Task directions
From the entries below, reproduce exactly the line containing "watched: 240 -> 300", the line containing "удовлетворительное состояние, Сельские: 0", and every line in between, with nothing added.

*** Opening Material supplied ***

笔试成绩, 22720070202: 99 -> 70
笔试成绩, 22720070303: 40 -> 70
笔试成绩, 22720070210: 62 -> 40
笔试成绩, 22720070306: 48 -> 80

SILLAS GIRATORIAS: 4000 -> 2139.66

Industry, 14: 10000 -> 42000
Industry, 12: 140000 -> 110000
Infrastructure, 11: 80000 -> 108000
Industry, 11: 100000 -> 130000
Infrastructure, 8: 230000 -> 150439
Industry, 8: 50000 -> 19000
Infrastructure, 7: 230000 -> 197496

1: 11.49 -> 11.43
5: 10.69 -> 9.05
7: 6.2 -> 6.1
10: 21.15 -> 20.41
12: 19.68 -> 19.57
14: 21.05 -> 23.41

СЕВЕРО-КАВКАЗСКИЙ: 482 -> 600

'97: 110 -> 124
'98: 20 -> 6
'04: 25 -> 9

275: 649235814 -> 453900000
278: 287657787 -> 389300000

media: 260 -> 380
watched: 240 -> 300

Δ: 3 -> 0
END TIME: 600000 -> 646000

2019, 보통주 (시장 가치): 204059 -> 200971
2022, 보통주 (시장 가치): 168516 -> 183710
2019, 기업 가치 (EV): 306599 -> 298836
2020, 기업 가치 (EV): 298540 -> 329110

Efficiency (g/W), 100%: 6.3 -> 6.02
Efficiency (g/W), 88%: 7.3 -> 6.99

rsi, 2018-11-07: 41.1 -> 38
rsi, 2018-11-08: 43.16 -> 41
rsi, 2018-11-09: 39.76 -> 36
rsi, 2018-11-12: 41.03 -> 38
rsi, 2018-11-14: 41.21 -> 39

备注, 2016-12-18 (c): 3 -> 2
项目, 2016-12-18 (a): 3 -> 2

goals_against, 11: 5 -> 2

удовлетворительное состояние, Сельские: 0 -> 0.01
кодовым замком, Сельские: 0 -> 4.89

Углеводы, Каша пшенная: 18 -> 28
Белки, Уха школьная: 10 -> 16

*** Closing Material supplied ***

Answer for the task
watched: 240 -> 300

Δ: 3 -> 0
END TIME: 600000 -> 646000

2019, 보통주 (시장 가치): 204059 -> 200971
2022, 보통주 (시장 가치): 168516 -> 183710
2019, 기업 가치 (EV): 306599 -> 298836
2020, 기업 가치 (EV): 298540 -> 329110

Efficiency (g/W), 100%: 6.3 -> 6.02
Efficiency (g/W), 88%: 7.3 -> 6.99

rsi, 2018-11-07: 41.1 -> 38
rsi, 2018-11-08: 43.16 -> 41
rsi, 2018-11-09: 39.76 -> 36
rsi, 2018-11-12: 41.03 -> 38
rsi, 2018-11-14: 41.21 -> 39

备注, 2016-12-18 (c): 3 -> 2
项目, 2016-12-18 (a): 3 -> 2

goals_against, 11: 5 -> 2

удовлетворительное состояние, Сельские: 0 -> 0.01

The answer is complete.